Set against the backdrop of escalating hostilities between Iran and the United States, and based on her experiences living in Iran at the end of the first decade of 2000s, Kristen Alvanson's XYZT builds on the idea of a "dialogue between civilizations" only to demonstrate the potentially outlandish ramifications that might result from such a seemingly innocuous idea.
As the tests continue and the "dialogue" progresses, the very fabric of reality begins to deteriorate. Ordinary people become entangled in extraordinary situations where the deep state, mythological fauna, and counterfactual universes start to erupt into our world. Terra firma is exposed as an illusion, but far from heralding the bliss of mutual recognition, this final disillusionment may unleash a terrible malediction.
An audacious cross-genre experiment, a firsthand memoir of what it means to see what "they" see, and a science-fictional, non-standard engagement with anthropology, XYZT reveals fissures and cracks in what the media calls reality, but which in fact is liable to take on all the unpredictable features of a contemporary fairy tale.
Synopsis
Genre-defying fiction that accelerates cross-cultural dialogue into a kaleidoscopic rush of sensory estrangements, fairy tales, and alien encounters.

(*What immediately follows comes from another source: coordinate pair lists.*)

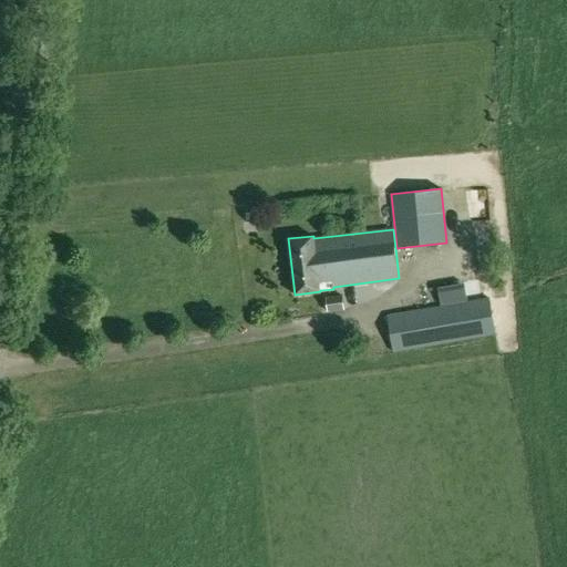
[(425,305),(490,294),(486,271),(422,282),(425,305)]
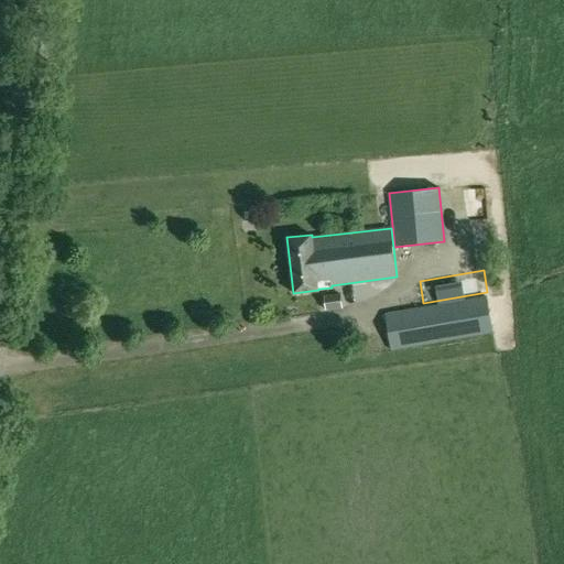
[(323,296),(326,312),(343,308),(340,293),(323,296)]
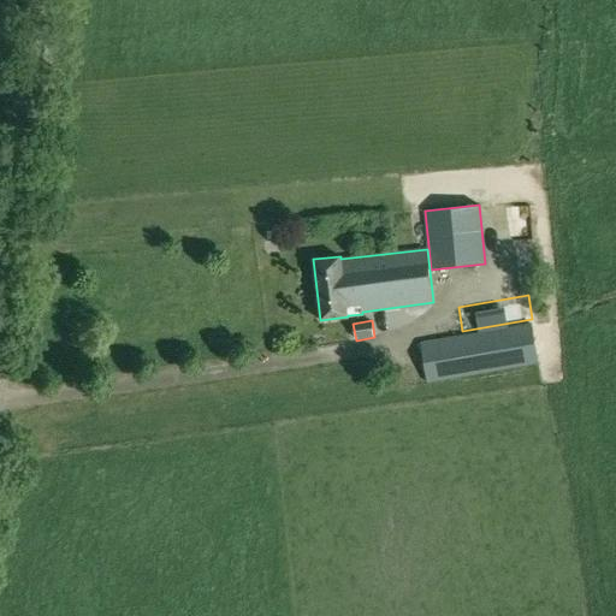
[(421,342),(426,381),(539,363),(532,324),(421,342)]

There's really no difference between us and them, so we're told....
Based on the author's experiences of living as an American in Iran, Kristen Alvanson's XYZT is a wildly imaginative dramatization of the idea of a dialogue of civilizations and its potentially outlandish ramifications.
As part of an advanced technological test program, volunteers are shuttled back and forth between the US and Iran, hidden from the watchful eyes of immigration police and state bureaucracies. Each is given a single opportunity to be received by a local host and to have a brief authentic experience of what it means to live as "them" before being transported back home.
But far from heralding the bliss of mutual recognition, the experiment unleashes a series of displacements so disorienting that the fabric of reality begins to fray. Ordinary people become entangled in extraordinary situations, and everyday life bleeds into mythological encounters, alternate universes and dark psychedelic journeys in alien lands where the real and the imaginary are indistinguishable.
A treasury of tales told from multiple perspectives and in a multiplicity of styles, XYZT is an audacious cross-genre experiment, a firsthand memoir of what it means to see what they see, and a science-fictional, nonstandard engagement with anthropology in which cross-cultural encounters take on all the unpredictable features of a contemporary fairy tale.